Greek bailout delayed again as talks cancelled


THE PROTRACTED negotiation of the second Greek bailout hit yet another roadblock last night as euro zone finance ministers scrapped plans for a special meeting in Brussels this evening to sign off on the package.

The ministers will hold a teleconference instead but their president, Jean-Claude Juncker, who is Luxembourg’s premier, made it clear Greece has yet to fulfil key conditions to have the new rescue plan triggered.

Although the Greek parliament has endorsed the new austerity plan, Europe still awaits further cost-saving measures from Athens and pledges from Greek leaders to execute the rescue plan in full. The chief concern is the position of centre-right New Democracy leader Antonis Samaras who is reluctant to commit himself in advance of a general election in April which he is widely expected to win.
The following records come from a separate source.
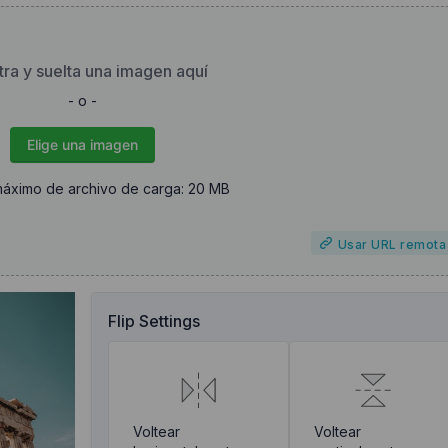
tra y suelta una imagen aquí
- o -
Elige una imagen
áximo de archivo de carga: 20 MB
Usar URL remota
Flip Settings
Voltear
Voltear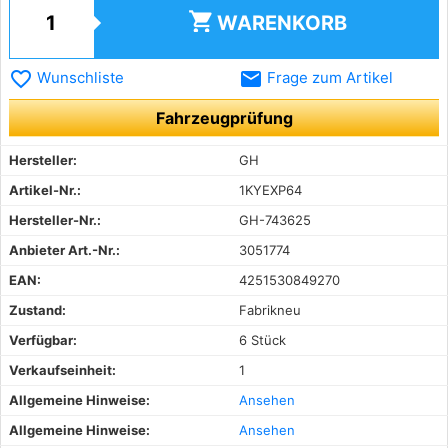
shopping_cart
WARENKORB
favorite_border
email
Wunschliste
Frage zum Artikel
Fahrzeugprüfung
Hersteller:
GH
Artikel-Nr.:
1KYEXP64
Hersteller-Nr.:
GH-743625
Anbieter Art.-Nr.:
3051774
EAN:
4251530849270
Zustand:
Fabrikneu
Verfügbar:
6 Stück
Verkaufseinheit:
1
Allgemeine Hinweise:
Ansehen
Allgemeine Hinweise:
Ansehen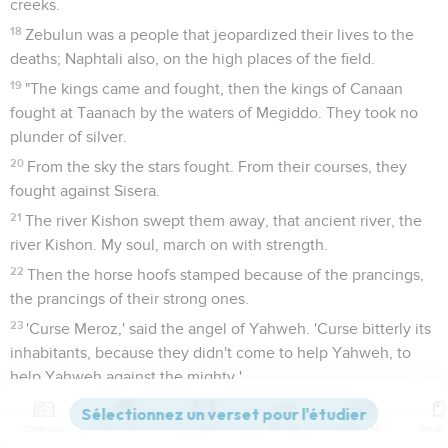
creeks.
18
Zebulun was a people that jeopardized their lives to the
deaths; Naphtali also, on the high places of the field.
19
"The kings came and fought, then the kings of Canaan
fought at Taanach by the waters of Megiddo. They took no
plunder of silver.
20
From the sky the stars fought. From their courses, they
fought against Sisera.
21
The river Kishon swept them away, that ancient river, the
river Kishon. My soul, march on with strength.
22
Then the horse hoofs stamped because of the prancings,
the prancings of their strong ones.
23
'Curse Meroz,' said the angel of Yahweh. 'Curse bitterly its
inhabitants, because they didn't come to help Yahweh, to
help Yahweh against the mighty.'
24
"Jael shall be blessed above women, the wife of Heber
Contenus
Versions
Commentaires
Strong
Dictionnaire
the Kenite; blessed shall she be above women in the tent.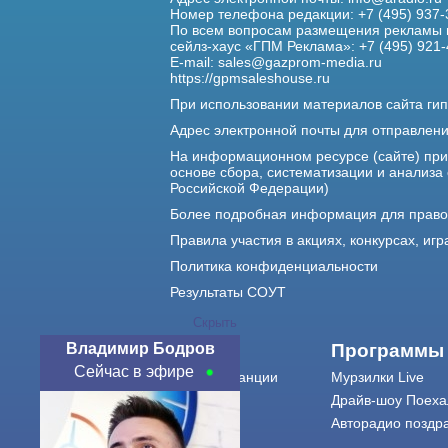
Номер телефона редакции: +7 (495) 937-
По всем вопросам размещения рекламы 
сейлз-хаус «ГПМ Реклама»: +7 (495) 921-
E-mail:
sales@gazprom-media.ru
https://gpmsaleshouse.ru
При использовании материалов сайта гип
Адрес электронной почты для отправлен
На информационном ресурсе (сайте) пр
основе сбора, систематизации и анализа
Российской Федерации)
Более подробная информация для прав
Правила участия в акциях, конкурсах, игр
Политика конфиденциальности
Результаты СОУТ
Скрыть
Владимир Бодров
О нас
Программы
Сейчас в эфире
О радиостанции
Мурзилки Live
Команда
Драйв-шоу Поеха
Контакты
Авторадио поздр
Реклама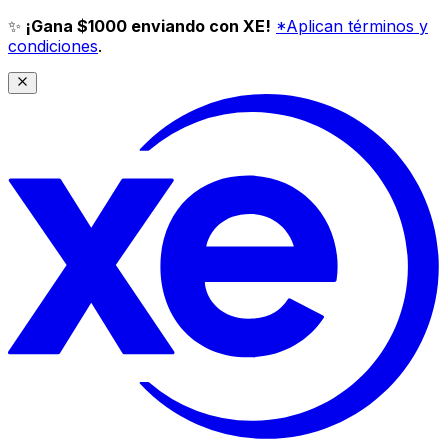
✨
¡Gana $1000 enviando con XE!
*Aplican términos y
condiciones
.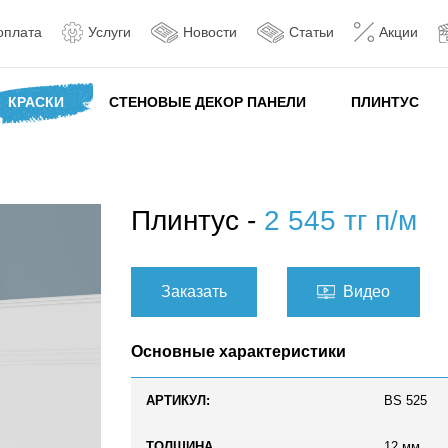
оплата
Услуги
Новости
Статьи
Акции
КРАСКИ
СТЕНОВЫЕ ДЕКОР ПАНЕЛИ
ПЛИНТУС
Плинтус -
2 545 тг п/м
Заказать
Видео
Основные характеристики
АРТИКУЛ:
BS 525
ТОЛЩИНА
12 мм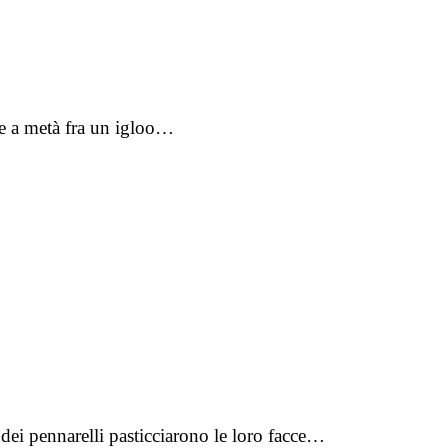
one a metà fra un igloo…
 dei pennarelli pasticciarono le loro facce…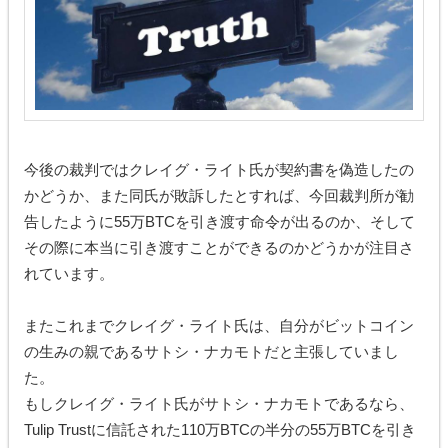
今後の裁判ではクレイグ・ライト氏が契約書を偽造したの
かどうか、また同氏が敗訴したとすれば、今回裁判所が勧
告したように55万BTCを引き渡す命令が出るのか、そして
その際に本当に引き渡すことができるのかどうかが注目さ
れています。
またこれまでクレイグ・ライト氏は、自分がビットコイン
の生みの親であるサトシ・ナカモトだと主張していまし
た。
もしクレイグ・ライト氏がサトシ・ナカモトであるなら、
Tulip Trustに信託された110万BTCの半分の55万BTCを引き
The ministers called the meeting last Thursday after they withheld approval for the bailout in the wake of the government’s drawn-out decision to back the austerity measures.

In anticipation of the talks, finance ministry officials from euro zone countries and the EU institutions met yesterday in Brussels to discuss the Greek situation.

“Following today’s euro group working group meeting, it has appeared that further technical work between Greece and the troika is needed in a number of areas, including the closure of the fiscal gap of €325 million in 2012 and the debt sustainability analysis,” Mr Juncker said.

“Furthermore, I did not yet receive the required political assurances from the leaders of the Greek coalition parties on the implementation of the programme.”

Not only must Greece meet these demands, but the government is also obliged as a condition for the second bailout to implement about nine “prior actions” outstanding from its first EU-IMF rescue.

The cancellation of the meeting follows numerous other delays but was nonetheless unexpected. The authorities are under pressure to complete the deal so a debt restructuring transaction can go ahead in time to avert an uncontrolled default next month.

European officials in Brussels said earlier yesterday they were working on the basis that the meeting would go ahead.

Still, the ministers are due in Brussels again next Monday evening for two days of scheduled talks on the financial crisis.

A couple of hours before the cancellation, negotiators for Greece’s private creditors said they were preparing to travel to Brussels from Washington.

At the European Parliament in Strasbourg, meanwhile, EU economics commissioner Olli Rehn said he expected the meeting to go ahead if Greece met all conditions laid down by the ministers.

“To my knowledge, we have the meeting of the euro group tomorrow,” Mr Rehn told reporters.

“And to my mind it is essential that we hold the meeting of the euro group tomorrow in order to finalise the package on the second programme for Greece once all the conditions have been met by the Greek government.”

Greek technocrat prime minister Lucas Papademos told his cabinet ministers they must work systematically to complete the actions outstanding from the first bailout.

“Without these prior actions the next specific steps for the approval of the programme from the IMF and the euro zone countries can’t be carried out,” he said.